RT 'banned' from visiting Harmondsworth for 2 months, guard says

In theory, anyone can go into an immigration detention centre to visit an inmate. Although they look like prisons, they differ in that you don't have to have a visiting order; if the inmate wants to see you, you can go in.

I had been speaking to "Haider", an Iraqi who says he's been in immigration detention for a staggering two years. During that time, he's tried to commit suicide four times. He offered to show me some paperwork to back up his claims. He says his solicitor thinks he has a case for unlawful detention, and he's got correspondence from the Home Office relating to his asylum claim. When he was having trouble emailing it out to me, I thought, why not go in and get it?

READ MORE: ‘My life’s in danger’: UK asylum seeker says his deportation could be fatal

The first part was easy. The visitors' centre looks like a doctor's waiting room. Reception desk, chairs, a TV, magazines. There's more security than at the doctor's, though. You present some i.d. (driving license in my case), the guards take your fingerprints and photograph, and you empty your pockets into a locker. The staff were kind to the assorted visitors: an elderly Japanese woman, a young Eastern European man, and a mother with a small girl, who kept crying, "I want to see my daddy!"

Then it gets confusing. Around the corner from the visitors' centre are several doors. "It's the second one on the right," the staff tell me. Of course, I pick the wrong door. A harassed, official-looking man, laden with papers, follows me in, and obviously because of this, I am let into the heart of the centre. Ahead of me, a slightly grubby corridor painted sickly green, with doors leading off it, and burly staff coming and going. I turn around to the female security guard and ask where I'm supposed to go. "Oh god, hide your pass!" she hisses. She realizes before I do that she's let me in the wrong door, and doesn't want to get into trouble. "Tight ship," I think.

Once I've found the right door, another female security guard checks her computer and there I am, linked with "Haider", whom I have asked to see. The little girl is also there, still asking to see her daddy. The guard pats me down, and runs a metal detector over me and an older woman, and we wait to be let in. We can see the visiting hall through the automatic glass security doors.

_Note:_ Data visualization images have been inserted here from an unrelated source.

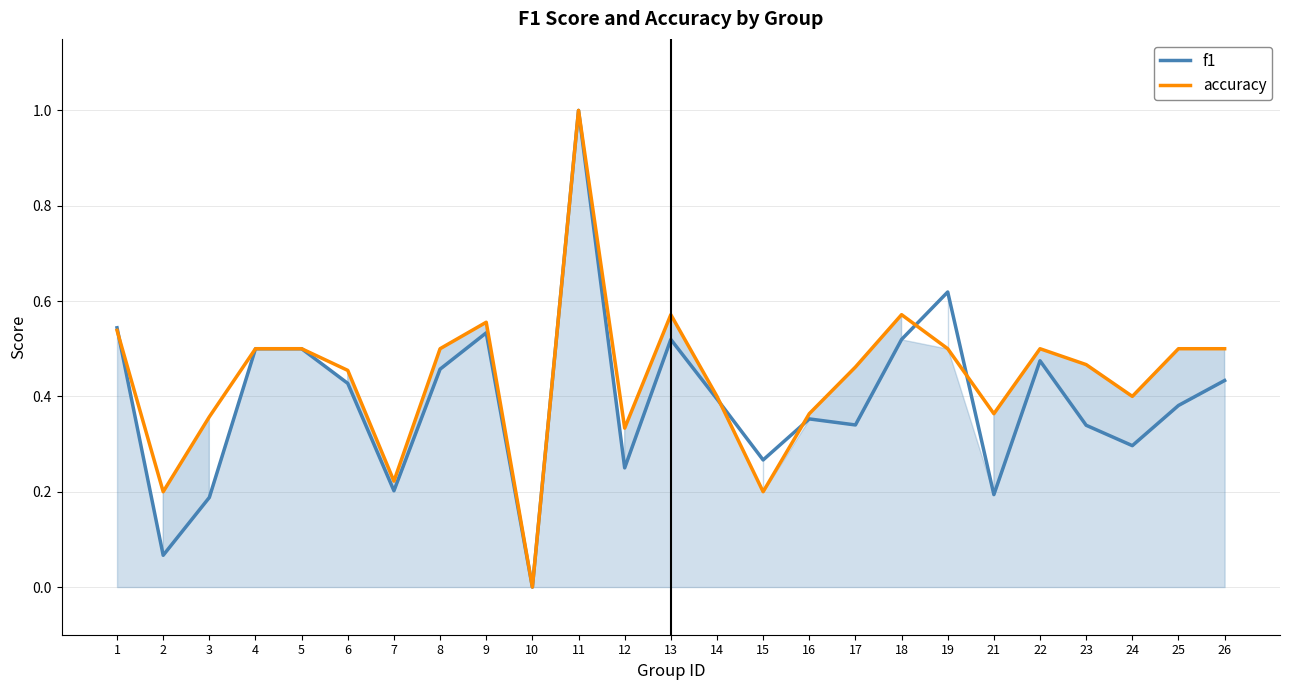

Reading left to right, list all the values displayed in this chart.

f1: 1=0.5	2=0.1	3=0.2	4=0.5	5=0.5	6=0.4	7=0.2	8=0.5	9=0.5	10=0.0	11=1.0	12=0.2	13=0.5	14=0.4	15=0.3	16=0.4	17=0.3	18=0.5	19=0.6	21=0.2	22=0.5	23=0.3	24=0.3	25=0.4	26=0.4
accuracy: 1=0.5	2=0.2	3=0.4	4=0.5	5=0.5	6=0.5	7=0.2	8=0.5	9=0.6	10=0.0	11=1.0	12=0.3	13=0.6	14=0.4	15=0.2	16=0.4	17=0.5	18=0.6	19=0.5	21=0.4	22=0.5	23=0.5	24=0.4	25=0.5	26=0.5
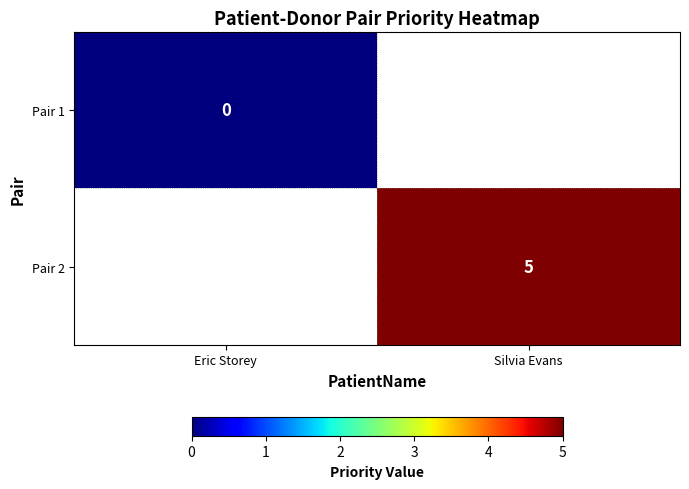

Is it true that Pair 2 equals 8 at Silvia Evans?

False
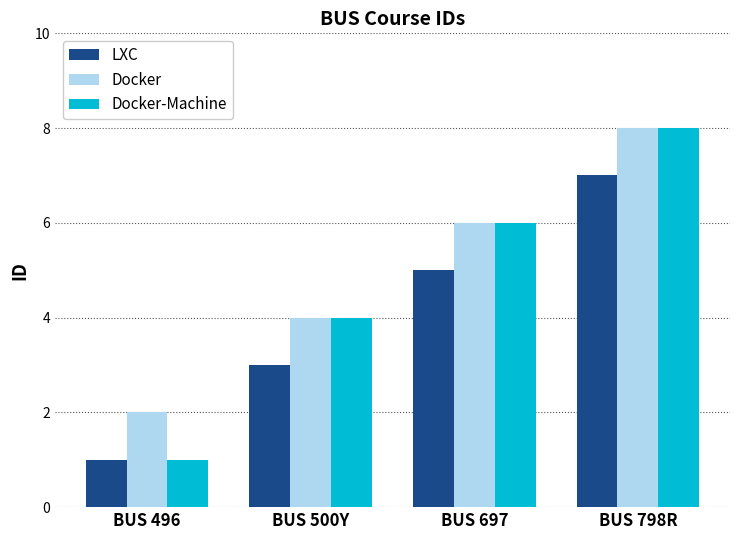

List the series in order of their overall mean, lowest first.

LXC, Docker-Machine, Docker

But just then, the guard calls me back. "Laura, come around here please." Waiting for me is a large, male security guard. He looks like a former police officer who's run to fat, and has a demeanor to match. He tells me to sit, but he remains standing. He asks me to confirm my name, and whether I work for RT. I do - and I know I haven't done anything wrong, although his expression strongly suggests otherwise. In his hand, he has a piece of paper. He's reading from it as he tells me the Home Office has banned RT journalists from visiting Harmondsworth for a period of 2 months. It's the first I've heard of it, so I check: "RT specifically?" "RT specifically," he confirms. I ask to see the paper he's reading from, and he's appalled. Then he asks me to leave. I don't want to cause any trouble for "Haider", with whom I am now linked in their computers, so there doesn't seem to be anything else to do but comply.

READ MORE: UK govt bans filming at immigrant detention center to avoid bad publicity

During the week that we've been at Harmondsworth speaking to detainees about their lives, I've often thought of the words of American journalist Finley Peter Dunne: that our job is "to comfort the afflicted and afflict the comfortable." Harmondsworth detainees have texted me to thank us for the coverage - "at least someone is listening," one said.

And now I know the Home Office has noticed what we've done, and seen fit to try and stop us, I think we must be doing something right.